= WORK INSTRUCTIONS =
Below are the records; count how many of their lines contain the word "further" and give that number only.

-------- DATASET CONTENT --------

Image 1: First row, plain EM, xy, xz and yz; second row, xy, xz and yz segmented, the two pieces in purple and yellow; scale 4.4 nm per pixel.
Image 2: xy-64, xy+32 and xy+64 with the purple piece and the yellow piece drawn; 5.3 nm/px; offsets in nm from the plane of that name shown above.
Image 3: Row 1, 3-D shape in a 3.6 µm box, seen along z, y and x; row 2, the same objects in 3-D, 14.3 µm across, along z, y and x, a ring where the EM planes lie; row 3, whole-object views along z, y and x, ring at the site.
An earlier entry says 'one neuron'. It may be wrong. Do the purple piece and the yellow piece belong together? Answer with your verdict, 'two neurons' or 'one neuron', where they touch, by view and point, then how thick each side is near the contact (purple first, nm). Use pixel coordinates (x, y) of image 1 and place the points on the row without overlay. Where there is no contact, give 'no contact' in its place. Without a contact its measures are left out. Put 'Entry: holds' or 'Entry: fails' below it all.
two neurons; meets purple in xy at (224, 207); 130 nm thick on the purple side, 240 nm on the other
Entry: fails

--------
-------- DATASET CONTENT --------

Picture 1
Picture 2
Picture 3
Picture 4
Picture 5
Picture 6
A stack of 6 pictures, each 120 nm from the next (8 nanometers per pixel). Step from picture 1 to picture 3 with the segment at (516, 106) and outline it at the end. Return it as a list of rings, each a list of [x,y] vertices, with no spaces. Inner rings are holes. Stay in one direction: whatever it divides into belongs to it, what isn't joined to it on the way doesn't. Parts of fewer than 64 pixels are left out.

--------
-------- DATASET CONTENT --------

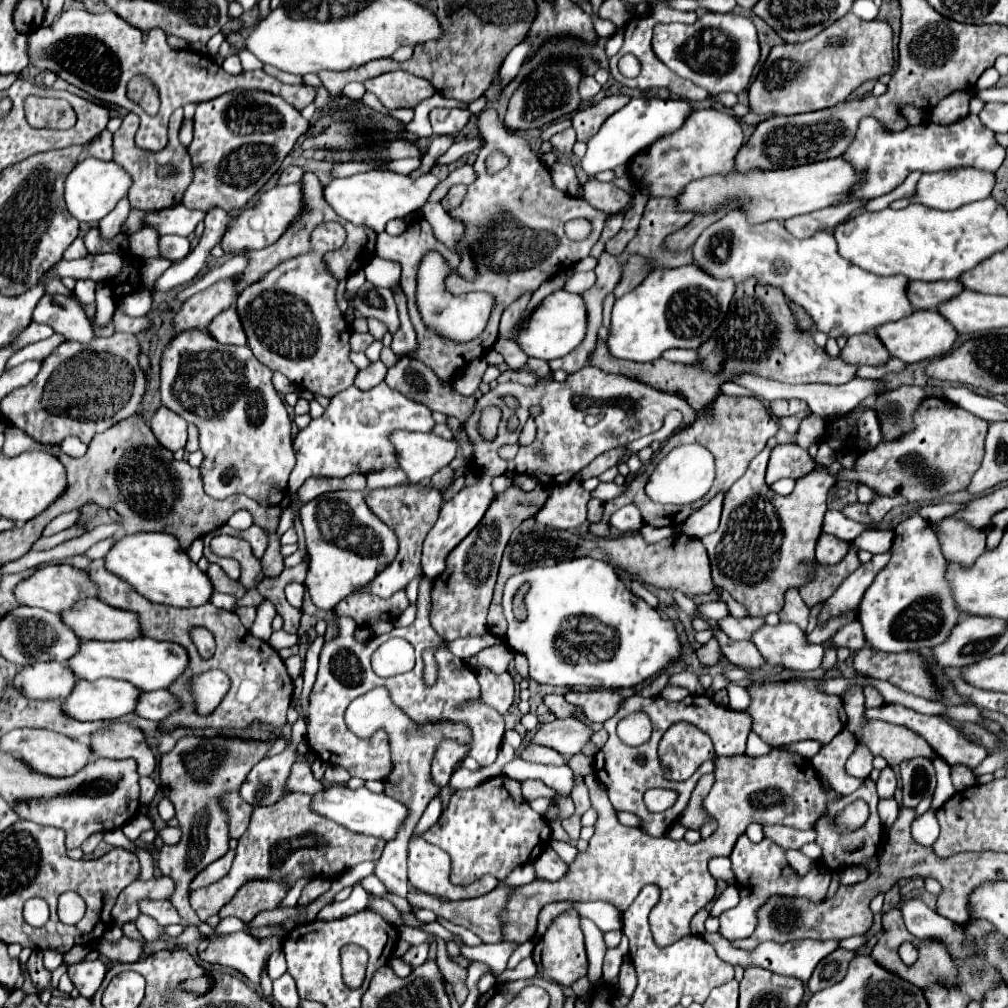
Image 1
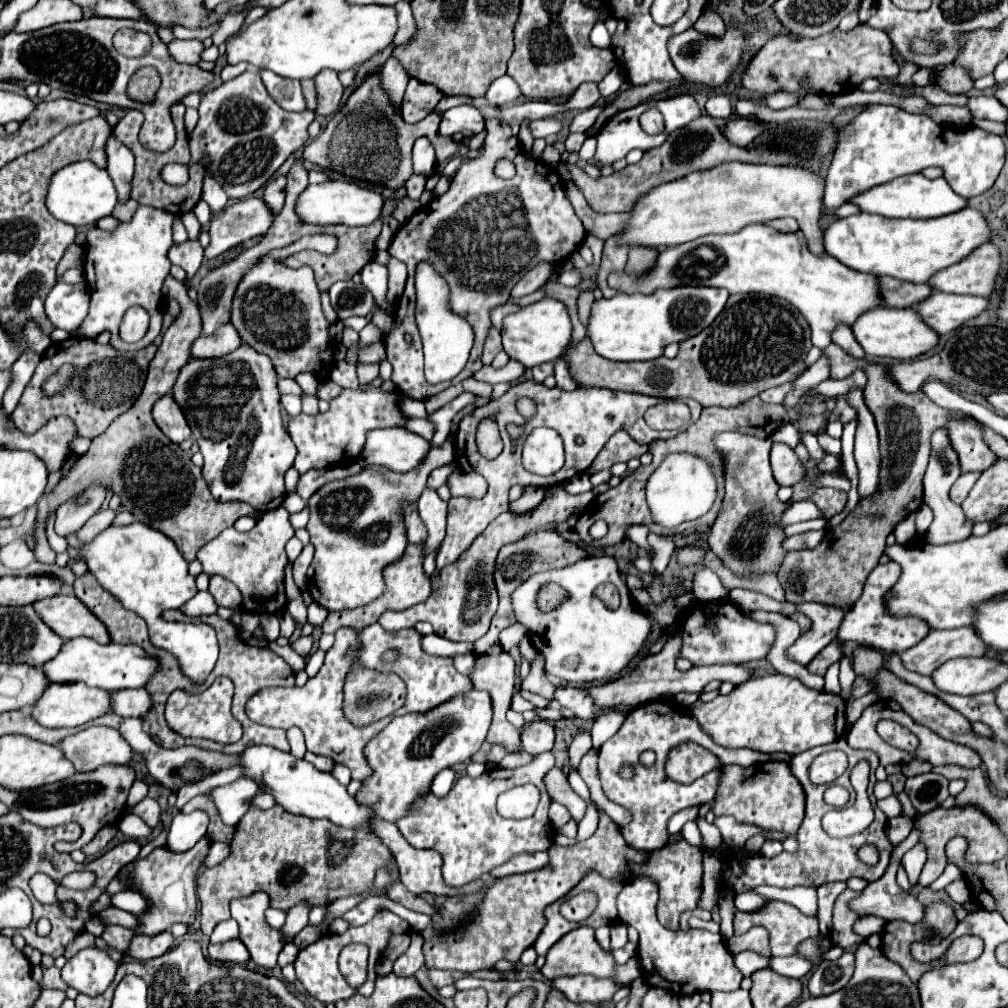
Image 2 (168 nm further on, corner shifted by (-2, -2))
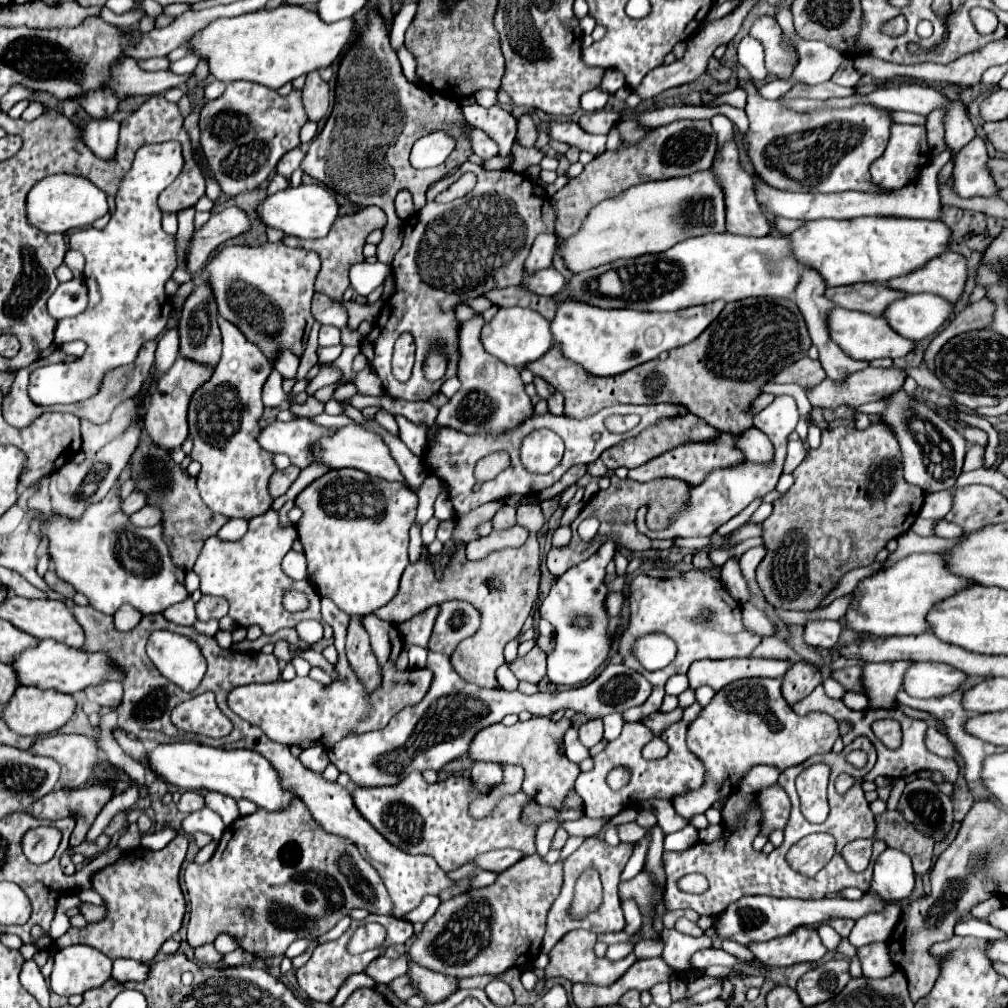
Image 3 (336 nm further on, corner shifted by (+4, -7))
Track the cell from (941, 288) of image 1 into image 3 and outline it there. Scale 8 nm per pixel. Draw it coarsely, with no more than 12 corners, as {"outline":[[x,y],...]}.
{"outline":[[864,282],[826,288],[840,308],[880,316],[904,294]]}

--------

= FINISHED TASK =
2